● Data
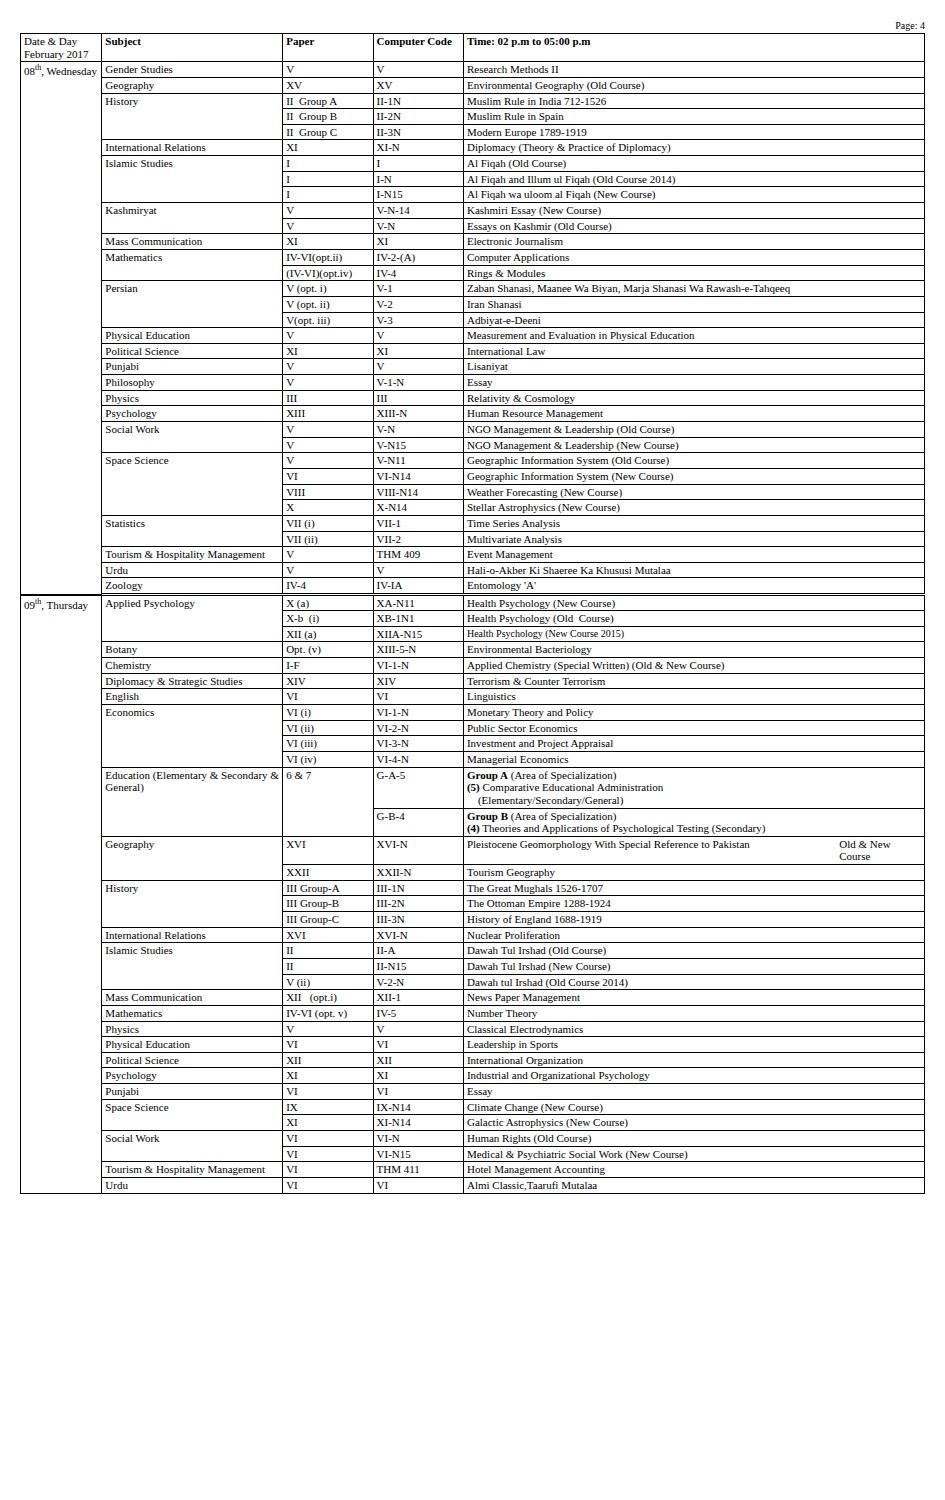Page: 4
| Date & Day February 2017 | Subject | Paper | Computer Code | Time: 02 p.m to 05:00 p.m |
| --- | --- | --- | --- | --- |
| 08 th , Wednesday | Gender Studies | V | V | Research Methods II |
| Geography | XV | XV | Environmental Geography (Old Course) |
| History | II Group A | II-1N | Muslim Rule in India 712-1526 |
| II Group B | II-2N | Muslim Rule in Spain |
| II Group C | II-3N | Modern Europe 1789-1919 |
| International Relations | XI | XI-N | Diplomacy (Theory & Practice of Diplomacy) |
| Islamic Studies | I | I | Al Fiqah (Old Course) |
| I | I-N | Al Fiqah and Illum ul Fiqah (Old Course 2014) |
| I | I-N15 | Al Fiqah wa uloom al Fiqah (New Course) |
| Kashmiryat | V | V-N-14 | Kashmiri Essay (New Course) |
| V | V-N | Essays on Kashmir (Old Course) |
| Mass Communication | XI | XI | Electronic Journalism |
| Mathematics | IV-VI(opt.ii) | IV-2-(A) | Computer Applications |
| (IV-VI)(opt.iv) | IV-4 | Rings & Modules |
| Persian | V (opt. i) | V-1 | Zaban Shanasi, Maanee Wa Biyan, Marja Shanasi Wa Rawash-e-Tahqeeq |
| V (opt. ii) | V-2 | Iran Shanasi |
| V(opt. iii) | V-3 | Adbiyat-e-Deeni |
| Physical Education | V | V | Measurement and Evaluation in Physical Education |
| Political Science | XI | XI | International Law |
| Punjabi | V | V | Lisaniyat |
| Philosophy | V | V-1-N | Essay |
| Physics | III | III | Relativity & Cosmology |
| Psychology | XIII | XIII-N | Human Resource Management |
| Social Work | V | V-N | NGO Management & Leadership (Old Course) |
| V | V-N15 | NGO Management & Leadership (New Course) |
| Space Science | V | V-N11 | Geographic Information System (Old Course) |
| VI | VI-N14 | Geographic Information System (New Course) |
| VIII | VIII-N14 | Weather Forecasting (New Course) |
| X | X-N14 | Stellar Astrophysics (New Course) |
| Statistics | VII (i) | VII-1 | Time Series Analysis |
| VII (ii) | VII-2 | Multivariate Analysis |
| Tourism & Hospitality Management | V | THM 409 | Event Management |
| Urdu | V | V | Hali-o-Akber Ki Shaeree Ka Khususi Mutalaa |
| Zoology | IV-4 | IV-IA | Entomology 'A' |
| 09 th , Thursday | Applied Psychology | X (a) | XA-N11 | Health Psychology (New Course) |
| X-b (i) | XB-1N1 | Health Psychology (Old Course) |
| XII (a) | XIIA-N15 | Health Psychology (New Course 2015) |
| Botany | Opt. (v) | XIII-5-N | Environmental Bacteriology |
| Chemistry | I-F | VI-1-N | Applied Chemistry (Special Written) (Old & New Course) |
| Diplomacy & Strategic Studies | XIV | XIV | Terrorism & Counter Terrorism |
| English | VI | VI | Linguistics |
| Economics | VI (i) | VI-1-N | Monetary Theory and Policy |
| VI (ii) | VI-2-N | Public Sector Economics |
| VI (iii) | VI-3-N | Investment and Project Appraisal |
| VI (iv) | VI-4-N | Managerial Economics |
| Education (Elementary & Secondary & General) | 6 & 7 | G-A-5 | Group A (Area of Specialization) (5) Comparative Educational Administration (Elementary/Secondary/General) |
| G-B-4 | Group B (Area of Specialization) (4) Theories and Applications of Psychological Testing (Secondary) |
| Geography | XVI | XVI-N | / Pleistocene Geomorphology With Special Reference to Pakistan / Old & New Course / |
| XXII | XXII-N | Tourism Geography |
| History | III Group-A | III-1N | The Great Mughals 1526-1707 |
| III Group-B | III-2N | The Ottoman Empire 1288-1924 |
| III Group-C | III-3N | History of England 1688-1919 |
| International Relations | XVI | XVI-N | Nuclear Proliferation |
| Islamic Studies | II | II-A | Dawah Tul Irshad (Old Course) |
| II | II-N15 | Dawah Tul Irshad (New Course) |
| V (ii) | V-2-N | Dawah tul Irshad (Old Course 2014) |
| Mass Communication | XII (opt.i) | XII-1 | News Paper Management |
| Mathematics | IV-VI (opt. v) | IV-5 | Number Theory |
| Physics | V | V | Classical Electrodynamics |
| Physical Education | VI | VI | Leadership in Sports |
| Political Science | XII | XII | International Organization |
| Psychology | XI | XI | Industrial and Organizational Psychology |
| Punjabi | VI | VI | Essay |
| Space Science | IX | IX-N14 | Climate Change (New Course) |
| XI | XI-N14 | Galactic Astrophysics (New Course) |
| Social Work | VI | VI-N | Human Rights (Old Course) |
| VI | VI-N15 | Medical & Psychiatric Social Work (New Course) |
| Tourism & Hospitality Management | VI | THM 411 | Hotel Management Accounting |
| Urdu | VI | VI | Almi Classic,Taarufi Mutalaa |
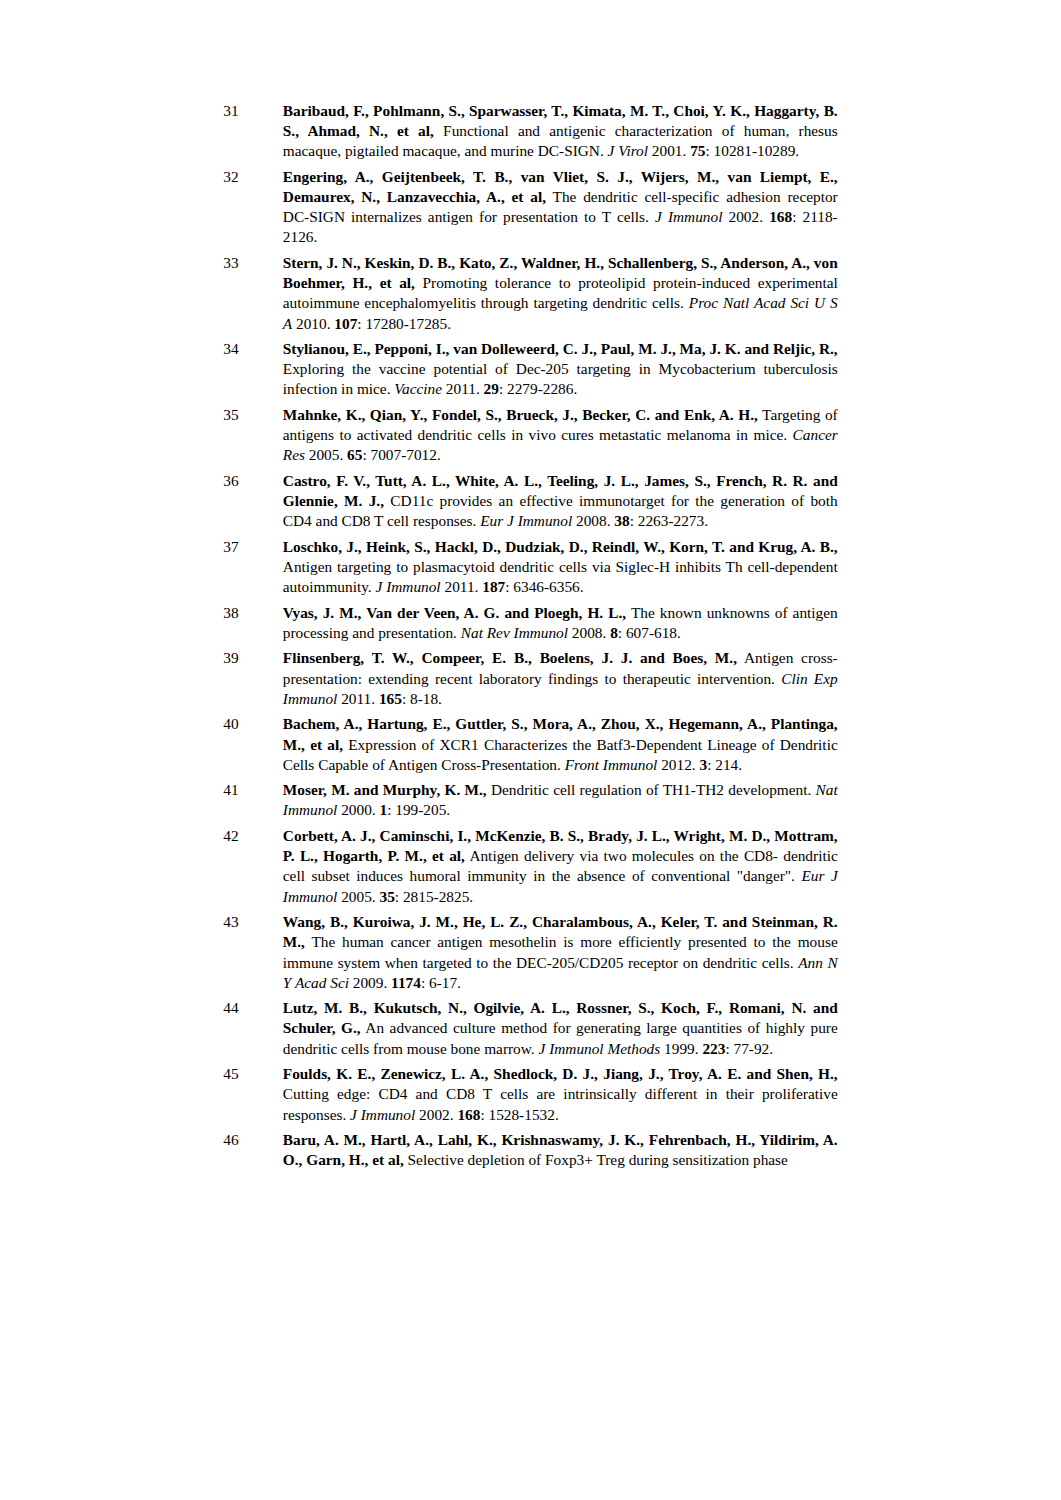31 Baribaud, F., Pohlmann, S., Sparwasser, T., Kimata, M. T., Choi, Y. K., Haggarty, B. S., Ahmad, N., et al, Functional and antigenic characterization of human, rhesus macaque, pigtailed macaque, and murine DC-SIGN. J Virol 2001. 75: 10281-10289.
32 Engering, A., Geijtenbeek, T. B., van Vliet, S. J., Wijers, M., van Liempt, E., Demaurex, N., Lanzavecchia, A., et al, The dendritic cell-specific adhesion receptor DC-SIGN internalizes antigen for presentation to T cells. J Immunol 2002. 168: 2118-2126.
33 Stern, J. N., Keskin, D. B., Kato, Z., Waldner, H., Schallenberg, S., Anderson, A., von Boehmer, H., et al, Promoting tolerance to proteolipid protein-induced experimental autoimmune encephalomyelitis through targeting dendritic cells. Proc Natl Acad Sci U S A 2010. 107: 17280-17285.
34 Stylianou, E., Pepponi, I., van Dolleweerd, C. J., Paul, M. J., Ma, J. K. and Reljic, R., Exploring the vaccine potential of Dec-205 targeting in Mycobacterium tuberculosis infection in mice. Vaccine 2011. 29: 2279-2286.
35 Mahnke, K., Qian, Y., Fondel, S., Brueck, J., Becker, C. and Enk, A. H., Targeting of antigens to activated dendritic cells in vivo cures metastatic melanoma in mice. Cancer Res 2005. 65: 7007-7012.
36 Castro, F. V., Tutt, A. L., White, A. L., Teeling, J. L., James, S., French, R. R. and Glennie, M. J., CD11c provides an effective immunotarget for the generation of both CD4 and CD8 T cell responses. Eur J Immunol 2008. 38: 2263-2273.
37 Loschko, J., Heink, S., Hackl, D., Dudziak, D., Reindl, W., Korn, T. and Krug, A. B., Antigen targeting to plasmacytoid dendritic cells via Siglec-H inhibits Th cell-dependent autoimmunity. J Immunol 2011. 187: 6346-6356.
38 Vyas, J. M., Van der Veen, A. G. and Ploegh, H. L., The known unknowns of antigen processing and presentation. Nat Rev Immunol 2008. 8: 607-618.
39 Flinsenberg, T. W., Compeer, E. B., Boelens, J. J. and Boes, M., Antigen cross-presentation: extending recent laboratory findings to therapeutic intervention. Clin Exp Immunol 2011. 165: 8-18.
40 Bachem, A., Hartung, E., Guttler, S., Mora, A., Zhou, X., Hegemann, A., Plantinga, M., et al, Expression of XCR1 Characterizes the Batf3-Dependent Lineage of Dendritic Cells Capable of Antigen Cross-Presentation. Front Immunol 2012. 3: 214.
41 Moser, M. and Murphy, K. M., Dendritic cell regulation of TH1-TH2 development. Nat Immunol 2000. 1: 199-205.
42 Corbett, A. J., Caminschi, I., McKenzie, B. S., Brady, J. L., Wright, M. D., Mottram, P. L., Hogarth, P. M., et al, Antigen delivery via two molecules on the CD8- dendritic cell subset induces humoral immunity in the absence of conventional "danger". Eur J Immunol 2005. 35: 2815-2825.
43 Wang, B., Kuroiwa, J. M., He, L. Z., Charalambous, A., Keler, T. and Steinman, R. M., The human cancer antigen mesothelin is more efficiently presented to the mouse immune system when targeted to the DEC-205/CD205 receptor on dendritic cells. Ann N Y Acad Sci 2009. 1174: 6-17.
44 Lutz, M. B., Kukutsch, N., Ogilvie, A. L., Rossner, S., Koch, F., Romani, N. and Schuler, G., An advanced culture method for generating large quantities of highly pure dendritic cells from mouse bone marrow. J Immunol Methods 1999. 223: 77-92.
45 Foulds, K. E., Zenewicz, L. A., Shedlock, D. J., Jiang, J., Troy, A. E. and Shen, H., Cutting edge: CD4 and CD8 T cells are intrinsically different in their proliferative responses. J Immunol 2002. 168: 1528-1532.
46 Baru, A. M., Hartl, A., Lahl, K., Krishnaswamy, J. K., Fehrenbach, H., Yildirim, A. O., Garn, H., et al, Selective depletion of Foxp3+ Treg during sensitization phase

● Exercise objective
Look above for the line holding "32 Engering, A., Geijtenbeek, T.", then set down exactly that line and every line after it up to and including the line holding "38 Vyas, J.", with nothing else.

● Task output
32 Engering, A., Geijtenbeek, T. B., van Vliet, S. J., Wijers, M., van Liempt, E., Demaurex, N., Lanzavecchia, A., et al, The dendritic cell-specific adhesion receptor DC-SIGN internalizes antigen for presentation to T cells. J Immunol 2002. 168: 2118-2126.
33 Stern, J. N., Keskin, D. B., Kato, Z., Waldner, H., Schallenberg, S., Anderson, A., von Boehmer, H., et al, Promoting tolerance to proteolipid protein-induced experimental autoimmune encephalomyelitis through targeting dendritic cells. Proc Natl Acad Sci U S A 2010. 107: 17280-17285.
34 Stylianou, E., Pepponi, I., van Dolleweerd, C. J., Paul, M. J., Ma, J. K. and Reljic, R., Exploring the vaccine potential of Dec-205 targeting in Mycobacterium tuberculosis infection in mice. Vaccine 2011. 29: 2279-2286.
35 Mahnke, K., Qian, Y., Fondel, S., Brueck, J., Becker, C. and Enk, A. H., Targeting of antigens to activated dendritic cells in vivo cures metastatic melanoma in mice. Cancer Res 2005. 65: 7007-7012.
36 Castro, F. V., Tutt, A. L., White, A. L., Teeling, J. L., James, S., French, R. R. and Glennie, M. J., CD11c provides an effective immunotarget for the generation of both CD4 and CD8 T cell responses. Eur J Immunol 2008. 38: 2263-2273.
37 Loschko, J., Heink, S., Hackl, D., Dudziak, D., Reindl, W., Korn, T. and Krug, A. B., Antigen targeting to plasmacytoid dendritic cells via Siglec-H inhibits Th cell-dependent autoimmunity. J Immunol 2011. 187: 6346-6356.
38 Vyas, J. M., Van der Veen, A. G. and Ploegh, H. L., The known unknowns of antigen processing and presentation. Nat Rev Immunol 2008. 8: 607-618.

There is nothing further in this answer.